Salgınla mücadele ve cezaevlerindeki çaresiz bekleyiş…

KRONOS 25 Mart 2020 GÜNDEM

Oya Baydar, T24: Bizim muktedirlerin anahtar sözcüğü terördür. Bunca insan -bütün uluslararası mahkeme ve kuruluşların itiraz ettiği, düzeltilmesini, kapsamının makul sınırlara çekilmesini talep ettiği- TMK’nin şu veya bu maddesine dayanılarak Erdoğan ve Pelikancı çevresinin güdümündeki mahkemelerce içeri tıkılmış durumda. Aslında siyasî tutuklu falan değil düpedüz iktidar rehineleri onlar. İşte size bir fırsat; yaşlı, hasta, çocuk, kadın tutuklu/hükümlülerle birlikte bütün siyasîleri an geçirmeden tahliye edin. Ne dışarı çıkarmak için acele ettiğiniz çeteciler, ırz düşmanları, uyuşturucu tacirleri, katiller gibi kaçma ihtimalleri var ne de suç işleme. Bu, sizin insanlık ve vicdan sınavından ortalama bir notla geçmeniz kadar geleceğinize yapacağınız bir yatırım da olacaktır. TOBB Başkanı yandaşınız Hisarcıklıoğlu’nu güldürecek destek önlemlerinin Koronavirüs fırtınasında size hiçbir yararı dokunmayacak ama iktidar hırsınızı ve siyasî husumetlerinizi yenmeye yönelik her adım sevap hanenize yazılacaktır.

Aydın Selcen. Gazete Duvar: Almanya –bile- hastanelerin ek ofis binalarını boşaltıp, geçici acil servis koğuşuna dönüştürüyor. İspanya –bile- özel hastaneleri (salgın süresince) kamulaştırıyor. Fransa –bile- lojistik destek amacıyla orduyu devreye alıyor. Biz ise işi sanki hem ağırdan hem hafife alıyoruz. Mesele, krizin halkla ilişkiler yönetimi veçhesi değil. Onu bırakmalı cumhurbaşkanlığının iletişim direktörlüğü düşünsün. Somut, kararlı, köktenci adımlara gereksinim var. Bu tür keskin önlemleri ertelemek ancak maliyeti artıracak.

◆ Alıştırma Girdisi
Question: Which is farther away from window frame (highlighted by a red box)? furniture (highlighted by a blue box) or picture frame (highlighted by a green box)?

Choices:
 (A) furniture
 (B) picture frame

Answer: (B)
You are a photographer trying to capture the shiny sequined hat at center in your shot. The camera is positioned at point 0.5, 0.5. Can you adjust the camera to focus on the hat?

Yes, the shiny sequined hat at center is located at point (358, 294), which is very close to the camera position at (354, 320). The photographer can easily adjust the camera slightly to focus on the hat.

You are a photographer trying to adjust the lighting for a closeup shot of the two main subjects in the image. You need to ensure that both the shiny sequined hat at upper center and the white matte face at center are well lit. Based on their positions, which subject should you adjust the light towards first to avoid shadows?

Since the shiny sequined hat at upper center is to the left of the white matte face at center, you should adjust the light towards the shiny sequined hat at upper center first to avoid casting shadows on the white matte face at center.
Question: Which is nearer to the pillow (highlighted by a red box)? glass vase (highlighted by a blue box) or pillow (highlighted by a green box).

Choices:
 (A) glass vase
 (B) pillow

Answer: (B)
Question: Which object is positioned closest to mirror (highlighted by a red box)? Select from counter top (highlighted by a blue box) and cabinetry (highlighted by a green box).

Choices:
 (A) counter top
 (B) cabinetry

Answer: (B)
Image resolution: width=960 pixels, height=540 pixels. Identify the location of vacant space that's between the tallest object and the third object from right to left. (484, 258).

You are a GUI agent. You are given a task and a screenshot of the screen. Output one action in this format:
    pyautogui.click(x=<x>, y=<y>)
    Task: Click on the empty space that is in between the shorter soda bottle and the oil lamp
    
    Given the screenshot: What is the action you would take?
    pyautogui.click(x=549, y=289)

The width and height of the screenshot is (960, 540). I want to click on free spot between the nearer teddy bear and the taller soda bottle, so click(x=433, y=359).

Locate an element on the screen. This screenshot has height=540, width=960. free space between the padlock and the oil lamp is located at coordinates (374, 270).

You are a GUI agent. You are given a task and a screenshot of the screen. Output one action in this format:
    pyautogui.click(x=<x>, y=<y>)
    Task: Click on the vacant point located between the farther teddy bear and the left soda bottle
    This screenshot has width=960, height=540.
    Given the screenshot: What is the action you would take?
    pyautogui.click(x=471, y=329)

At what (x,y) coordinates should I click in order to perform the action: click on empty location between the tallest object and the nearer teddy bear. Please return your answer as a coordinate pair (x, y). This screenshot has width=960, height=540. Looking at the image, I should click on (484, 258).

◆ Yapılacak Alıştırmalar
1 – Kayıtlarda "between" dizesini içeren tüm satırları bulun ve bu satırları kopyalayın. Büyük ve küçük harf ayrımı önemlidir.
2 – Lütfen salgınla mücadele ve cezaevleri üzerine yazıyı, son cümlesinin ardından gelecek biçimde genişletin.

◆ Yanıt Listesi
1 –
Image resolution: width=960 pixels, height=540 pixels. Identify the location of vacant space that's between the tallest object and the third object from right to left. (484, 258).
    Task: Click on the empty space that is in between the shorter soda bottle and the oil lamp
The width and height of the screenshot is (960, 540). I want to click on free spot between the nearer teddy bear and the taller soda bottle, so click(x=433, y=359).
Locate an element on the screen. This screenshot has height=540, width=960. free space between the padlock and the oil lamp is located at coordinates (374, 270).
    Task: Click on the vacant point located between the farther teddy bear and the left soda bottle
At what (x,y) coordinates should I click in order to perform the action: click on empty location between the tallest object and the nearer teddy bear. Please return your answer as a coordinate pair (x, y). This screenshot has width=960, height=540. Looking at the image, I should click on (484, 258).

2 –
Kullanabilecek kaynakların sonuna gelinmiş, kasa hepten boşalmış olabilir mi? Sanmıyorum. Varsayalım öyle, darphanede para basıp, fırıncı küreğiyle piyasaya saçmak bile şu verili bağlamda geçerli bir yöntem olabilir. Sonrasını düşünecek anda değiliz. İşi rakip sahada ikinci maça bırakmışız, gol atamadan uzatmalara gelmişiz, daha el belde maçı izleyecek değil, iki stoperi de, hatta kaleciyi de rakip ceza sahasına gönderecek zamandayız.

Kamil Tekin Sürek, Evrensel: Her halükarda siyasi tutuklu ve hükümlüler bir daha geri dönmemek üzere bırakılmalıdır. Eğer tecavüzcüler, uyuşturucu baronları, işkenceciler, katiller vb. bırakılmasın diyorsanız, o durumda büyük oranda boşalmış hapishanelerde hastane koşulları sağlanarak, hastalığın bulaşmasını engelleyecek bütün tedbirler alınarak bunlar bırakılmayabilir. Şimdi AKP ve MHP’nin yapmak istediği ve CHP’nin de desteklediği düzenleme, çok dolu olan hapishanelerden yüz bin civarında bir tutuklu ve hükümlüyü serbest bırakma operasyonudur. Hedefleri de bütün katilleri, uyuşturucu kaçakçılarını vb. bırakıp siyasi mahpusları içerde tutmak yeni siyasi mahpuslara yer açma girişimidir.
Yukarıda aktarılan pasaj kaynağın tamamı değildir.